Bears and marmalade have gone together like Pooh and honey ever since 1958, when U.K. author Michael Bond and illustrator Peggy Fortnum published their children's book A Bear Called Paddington. Featuring the misadventures of a young bear from "darkest Peru" who finds himself living in London through no fault of his own, the Paddington books are the rarest of VYA (Very Young Adult) touchstones, the children's classic. Paddington fans of all ages, and I include myself among their ranks, awaited the arrival of Paddington on the big screen with no little online worrying. Would the filmmakers deliver a CGI calamity with the potential to terrify children into thinking they'd just experienced some joy-sapping, too-realistic Grizzly Man: The-Bear?

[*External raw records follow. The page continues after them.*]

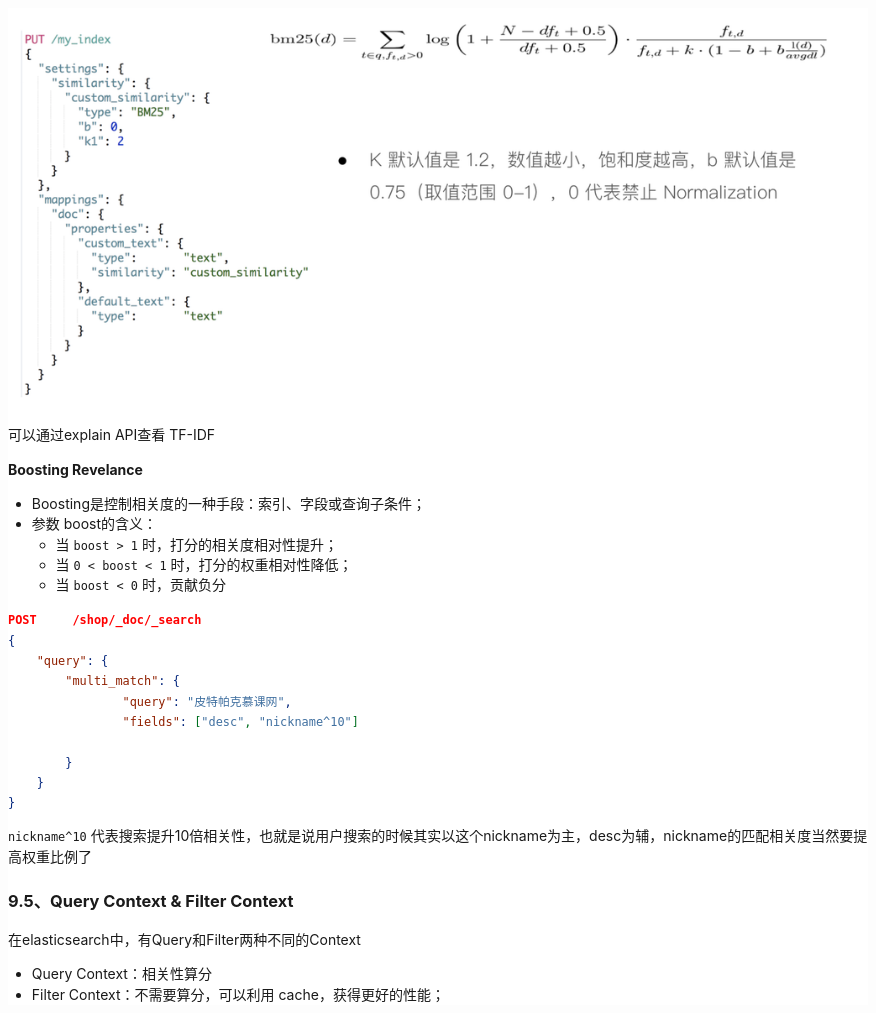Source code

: ![](image/Elasticsearch-BM25.png)

可以通过explain API查看 TF-IDF
```json

```

**Boosting Revelance**
- Boosting是控制相关度的一种手段：索引、字段或查询子条件；
- 参数 boost的含义：
    - 当 `boost > 1` 时，打分的相关度相对性提升；
    - 当 `0 < boost < 1` 时，打分的权重相对性降低；
    - 当 `boost < 0` 时，贡献负分
```json
POST     /shop/_doc/_search
{
    "query": {
        "multi_match": {
                "query": "皮特帕克慕课网",
                "fields": ["desc", "nickname^10"]

        }
    }
}
```
`nickname^10` 代表搜索提升10倍相关性，也就是说用户搜索的时候其实以这个nickname为主，desc为辅，nickname的匹配相关度当然要提高权重比例了

### 9.5、Query Context & Filter Context

在elasticsearch中，有Query和Filter两种不同的Context
- Query Context：相关性算分
- Filter Context：不需要算分，可以利用 cache，获得更好的性能；
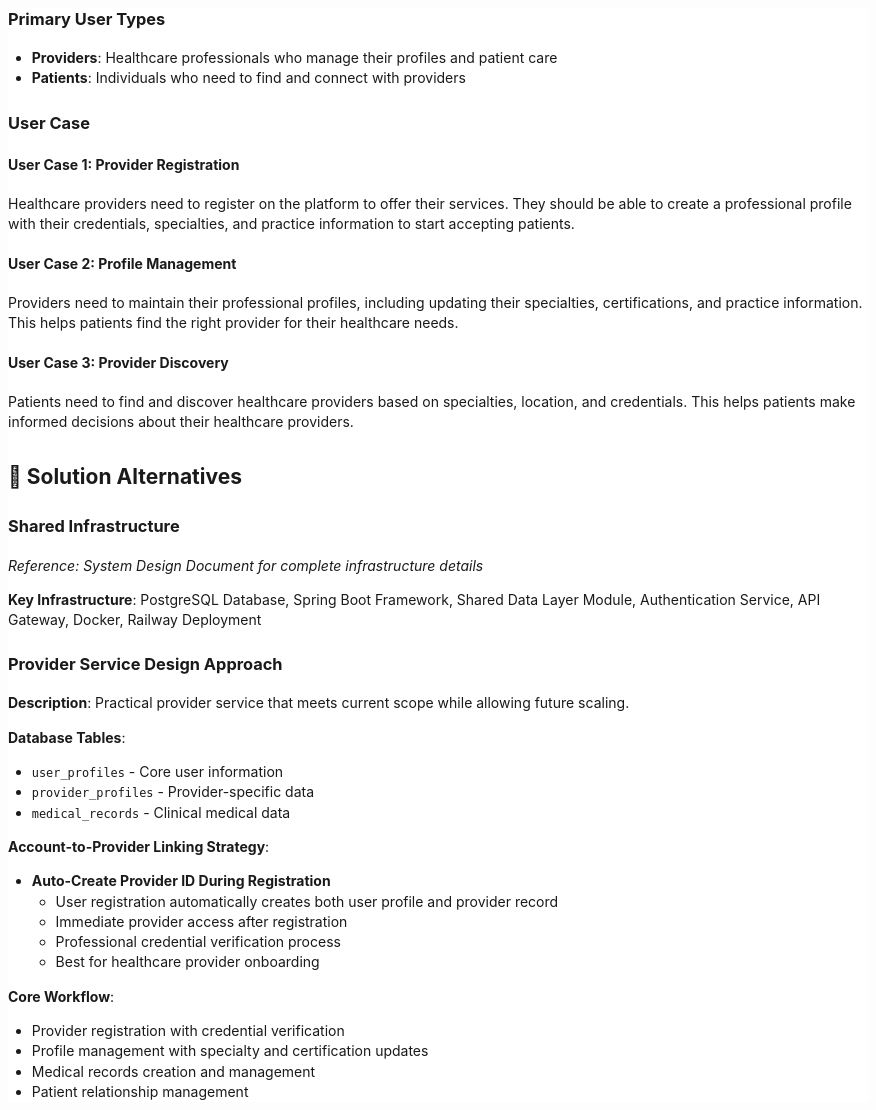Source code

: ### **Primary User Types**
- **Providers**: Healthcare professionals who manage their profiles and patient care
- **Patients**: Individuals who need to find and connect with providers


### **User Case**

#### **User Case 1: Provider Registration**
Healthcare providers need to register on the platform to offer their services. They should be able to create a professional profile with their credentials, specialties, and practice information to start accepting patients.

#### **User Case 2: Profile Management**
Providers need to maintain their professional profiles, including updating their specialties, certifications, and practice information. This helps patients find the right provider for their healthcare needs.

#### **User Case 3: Provider Discovery**
Patients need to find and discover healthcare providers based on specialties, location, and credentials. This helps patients make informed decisions about their healthcare providers.



## 🔧 **Solution Alternatives**

### **Shared Infrastructure**
*Reference: System Design Document for complete infrastructure details*

**Key Infrastructure**: PostgreSQL Database, Spring Boot Framework, Shared Data Layer Module, Authentication Service, API Gateway, Docker, Railway Deployment

### **Provider Service Design Approach**
**Description**: Practical provider service that meets current scope while allowing future scaling.

**Database Tables**:
- `user_profiles` - Core user information
- `provider_profiles` - Provider-specific data
- `medical_records` - Clinical medical data



**Account-to-Provider Linking Strategy**:
- **Auto-Create Provider ID During Registration**
  - User registration automatically creates both user profile and provider record
  - Immediate provider access after registration
  - Professional credential verification process
  - Best for healthcare provider onboarding

**Core Workflow**:
- Provider registration with credential verification
- Profile management with specialty and certification updates
- Medical records creation and management
- Patient relationship management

It's with great satisfaction that I can report that Paddington is a marvelously charming and near-perfect blend of Bond's comically ursine character and some seriously fine technical wizardry. Paddington is the young person's movie to beat in 2015. It's contemporary in tone but steadfastly true to its source material, and — good news, Mom and Dad — it's hugely entertaining, with a less-than-subtle nod to current sociopolitical views on everything from immigration policy and xenophobia to what, exactly, it means to be family.
Co-screenwriters Paul King (who also directed) and Hamish McColl frontload the story with a veritable cornucopia of droll puns and wild comedic antics that almost always function as a witty, vital part of the narrative. Voiced very well indeed by Ben Whishaw, Paddington is forced from his natural habitat in the Peruvian rainforest in the wake of an earthquake. In a nod to both Bond's books and the reality of London's children displaced by the German Blitz during World War II, Paddington's Aunt Lucy (Staunton) hangs a tag around Paddington's neck with the inscription: "Please look after this bear." Once he's in modern London, however, the presumed hospitality of the wee bear's new locale is in doubt until he is taken in by the Brown family. With the help of Hugh Bonneville's hover-parent dad, Sally Hawkins' idealistic mom and the Brown children, Paddington searches for "the English explorer" whom he met years before, while also being stalked by Nichole Kidman's taxidermist villainess.
King and his art department have cannily created a magical, new storybook home for Paddington. If you drool over Wes Anderson's intricate, emotionally resonant set designs, you'll love what the Browns' home looks like. There are so many terrific things going on in the film -- rapid-fire wordplay, split-second visual gags, and some veddy, veddy British punning -- that, frankly, Paddington deserves more than one viewing. Huzzah Paddington, and marmalade forever!